Mains que j’ai prises, visage que j’ai baisé, mortel que j’ai touché peut-être, ce sera vous!
Je raffole de moi-même, mon lot et tout le reste est si délicieux!
Chaque instant et quoi qu’il advienne me pénètre de joie,
Oh! je suis merveilleux!
Je ne sais dire comment plient mes chevilles, ni d’où naît mon plus faible désir.
Ni d’où naît l’amitié qui jaillit de moi, ni d’où naît l’amitié que je reçois en retour.
Lorsque je gravis mon perron, je m’arrête et doute si ce que je vois est réel.

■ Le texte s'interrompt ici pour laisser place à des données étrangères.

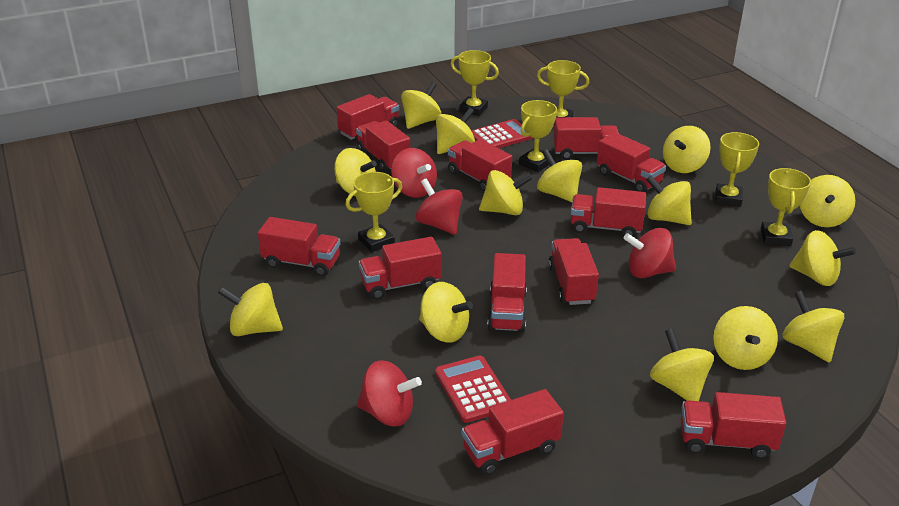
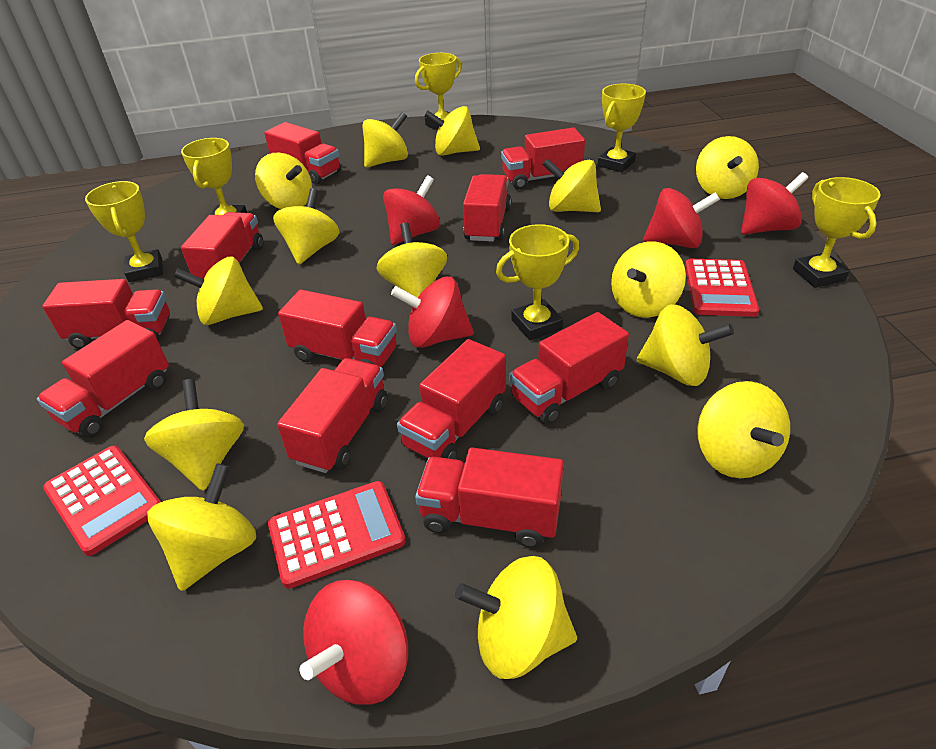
red calculator: [435,355,511,423] [471,119,533,148] = 2 -> [43,446,161,556] [268,481,406,589] [685,259,759,317] = 3
red spinning top: [357,360,422,426] [391,148,437,198] [415,178,463,235] [624,228,676,278] = 4 -> [300,580,408,705] [383,175,440,245] [391,277,474,348] [643,188,720,248] [741,172,808,235] = 5
red truck: [258,217,340,276] [337,94,400,141] [356,121,410,172] [359,237,441,300] [448,139,512,192] [462,389,564,475] [487,253,527,332] [548,238,599,305] [553,117,619,160] [571,187,646,237] [597,132,666,192] [680,392,786,459] = 12 -> [37,320,169,438] [42,279,170,349] [181,212,263,279] [264,122,341,185] [277,358,388,473] [278,289,397,367] [397,339,506,459] [415,448,564,548] [463,174,511,242] [501,128,585,189] [510,312,629,424] = 11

Une belle-de-jour à ma fenêtre me satisfait plus que toute la métaphysique des livres.
Contempler le lever du jour!
La jeune lueur efficace les immenses ombres diaphanes
L’air fleure bon à mon palais.
Poussées du mouvant monde, en ébrouements naïfs, ascension silencieuse, fraîche exsudation,
Activation oblique haut et bas.
Quelque chose que je ne puis voir érige de libidineux dards
Des flots de jus brillant inondent le ciel.
La terre par le ciel envahie, la conclusion quotidienne de leur jonction
Le défi que déjà l’Orient a lancé par-dessus ma tête,
L’ironique brocard: Vois donc qui de nous deux sera maître!